%%

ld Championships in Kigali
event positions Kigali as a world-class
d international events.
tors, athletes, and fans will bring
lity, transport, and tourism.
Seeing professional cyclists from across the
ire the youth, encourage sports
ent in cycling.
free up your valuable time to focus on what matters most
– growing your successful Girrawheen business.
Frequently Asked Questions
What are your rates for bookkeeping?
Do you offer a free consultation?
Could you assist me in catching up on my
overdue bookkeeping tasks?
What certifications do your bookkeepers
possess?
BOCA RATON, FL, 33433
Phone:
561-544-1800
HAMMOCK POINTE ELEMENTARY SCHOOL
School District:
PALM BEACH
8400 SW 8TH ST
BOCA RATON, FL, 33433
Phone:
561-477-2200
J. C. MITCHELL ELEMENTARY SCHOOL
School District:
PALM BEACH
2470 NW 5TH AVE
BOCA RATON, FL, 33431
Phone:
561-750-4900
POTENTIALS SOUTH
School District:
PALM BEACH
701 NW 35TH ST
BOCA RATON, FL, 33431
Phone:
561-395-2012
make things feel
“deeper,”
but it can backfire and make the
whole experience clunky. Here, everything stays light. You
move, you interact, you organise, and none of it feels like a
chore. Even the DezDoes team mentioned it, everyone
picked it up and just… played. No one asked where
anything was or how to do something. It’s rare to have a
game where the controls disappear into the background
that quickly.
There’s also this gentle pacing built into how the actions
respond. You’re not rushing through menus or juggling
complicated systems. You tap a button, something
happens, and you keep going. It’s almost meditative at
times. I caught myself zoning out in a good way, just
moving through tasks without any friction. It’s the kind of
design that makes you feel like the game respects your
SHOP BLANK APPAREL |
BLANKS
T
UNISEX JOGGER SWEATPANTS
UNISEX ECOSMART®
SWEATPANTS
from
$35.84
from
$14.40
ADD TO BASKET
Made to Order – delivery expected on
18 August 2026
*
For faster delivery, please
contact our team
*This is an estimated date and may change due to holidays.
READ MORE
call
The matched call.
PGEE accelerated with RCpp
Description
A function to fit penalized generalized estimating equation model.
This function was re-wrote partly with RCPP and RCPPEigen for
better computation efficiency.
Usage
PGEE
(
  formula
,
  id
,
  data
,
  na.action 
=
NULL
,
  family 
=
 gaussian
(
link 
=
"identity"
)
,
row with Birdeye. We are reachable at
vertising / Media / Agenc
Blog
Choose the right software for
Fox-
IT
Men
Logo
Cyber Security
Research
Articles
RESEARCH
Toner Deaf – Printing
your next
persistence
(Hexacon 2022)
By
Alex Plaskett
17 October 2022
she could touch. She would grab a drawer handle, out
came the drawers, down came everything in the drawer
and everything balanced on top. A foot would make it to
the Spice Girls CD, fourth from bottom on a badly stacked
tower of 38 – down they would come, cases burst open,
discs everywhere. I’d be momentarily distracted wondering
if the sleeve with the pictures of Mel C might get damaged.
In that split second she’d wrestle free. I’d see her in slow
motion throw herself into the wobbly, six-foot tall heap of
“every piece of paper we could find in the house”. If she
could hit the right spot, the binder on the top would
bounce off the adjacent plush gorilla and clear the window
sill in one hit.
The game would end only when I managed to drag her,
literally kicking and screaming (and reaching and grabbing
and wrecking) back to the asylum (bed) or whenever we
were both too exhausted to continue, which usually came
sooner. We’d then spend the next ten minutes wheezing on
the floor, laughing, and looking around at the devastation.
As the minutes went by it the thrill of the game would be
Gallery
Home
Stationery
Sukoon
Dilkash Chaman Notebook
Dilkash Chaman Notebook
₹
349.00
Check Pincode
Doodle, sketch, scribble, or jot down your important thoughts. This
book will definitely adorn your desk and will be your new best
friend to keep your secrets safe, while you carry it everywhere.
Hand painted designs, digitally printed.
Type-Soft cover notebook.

%%

## EXERCISE REQUIREMENTS
Beginning with the first line and ending with the last, copy the material above exactly.

## SOLUTION TO THIS EXERCISE
ld Championships in Kigali
event positions Kigali as a world-class
d international events.
tors, athletes, and fans will bring
lity, transport, and tourism.
Seeing professional cyclists from across the
ire the youth, encourage sports
ent in cycling.
free up your valuable time to focus on what matters most
– growing your successful Girrawheen business.
Frequently Asked Questions
What are your rates for bookkeeping?
Do you offer a free consultation?
Could you assist me in catching up on my
overdue bookkeeping tasks?
What certifications do your bookkeepers
possess?
BOCA RATON, FL, 33433
Phone:
561-544-1800
HAMMOCK POINTE ELEMENTARY SCHOOL
School District:
PALM BEACH
8400 SW 8TH ST
BOCA RATON, FL, 33433
Phone:
561-477-2200
J. C. MITCHELL ELEMENTARY SCHOOL
School District:
PALM BEACH
2470 NW 5TH AVE
BOCA RATON, FL, 33431
Phone:
561-750-4900
POTENTIALS SOUTH
School District:
PALM BEACH
701 NW 35TH ST
BOCA RATON, FL, 33431
Phone:
561-395-2012
make things feel
“deeper,”
but it can backfire and make the
whole experience clunky. Here, everything stays light. You
move, you interact, you organise, and none of it feels like a
chore. Even the DezDoes team mentioned it, everyone
picked it up and just… played. No one asked where
anything was or how to do something. It’s rare to have a
game where the controls disappear into the background
that quickly.
There’s also this gentle pacing built into how the actions
respond. You’re not rushing through menus or juggling
complicated systems. You tap a button, something
happens, and you keep going. It’s almost meditative at
times. I caught myself zoning out in a good way, just
moving through tasks without any friction. It’s the kind of
design that makes you feel like the game respects your
SHOP BLANK APPAREL |
BLANKS
T
UNISEX JOGGER SWEATPANTS
UNISEX ECOSMART®
SWEATPANTS
from
$35.84
from
$14.40
ADD TO BASKET
Made to Order – delivery expected on
18 August 2026
*
For faster delivery, please
contact our team
*This is an estimated date and may change due to holidays.
READ MORE
call
The matched call.
PGEE accelerated with RCpp
Description
A function to fit penalized generalized estimating equation model.
This function was re-wrote partly with RCPP and RCPPEigen for
better computation efficiency.
Usage
PGEE
(
  formula
,
  id
,
  data
,
  na.action 
=
NULL
,
  family 
=
 gaussian
(
link 
=
"identity"
)
,
row with Birdeye. We are reachable at
vertising / Media / Agenc
Blog
Choose the right software for
Fox-
IT
Men
Logo
Cyber Security
Research
Articles
RESEARCH
Toner Deaf – Printing
your next
persistence
(Hexacon 2022)
By
Alex Plaskett
17 October 2022
she could touch. She would grab a drawer handle, out
came the drawers, down came everything in the drawer
and everything balanced on top. A foot would make it to
the Spice Girls CD, fourth from bottom on a badly stacked
tower of 38 – down they would come, cases burst open,
discs everywhere. I’d be momentarily distracted wondering
if the sleeve with the pictures of Mel C might get damaged.
In that split second she’d wrestle free. I’d see her in slow
motion throw herself into the wobbly, six-foot tall heap of
“every piece of paper we could find in the house”. If she
could hit the right spot, the binder on the top would
bounce off the adjacent plush gorilla and clear the window
sill in one hit.
The game would end only when I managed to drag her,
literally kicking and screaming (and reaching and grabbing
and wrecking) back to the asylum (bed) or whenever we
were both too exhausted to continue, which usually came
sooner. We’d then spend the next ten minutes wheezing on
the floor, laughing, and looking around at the devastation.
As the minutes went by it the thrill of the game would be
Gallery
Home
Stationery
Sukoon
Dilkash Chaman Notebook
Dilkash Chaman Notebook
₹
349.00
Check Pincode
Doodle, sketch, scribble, or jot down your important thoughts. This
book will definitely adorn your desk and will be your new best
friend to keep your secrets safe, while you carry it everywhere.
Hand painted designs, digitally printed.
Type-Soft cover notebook.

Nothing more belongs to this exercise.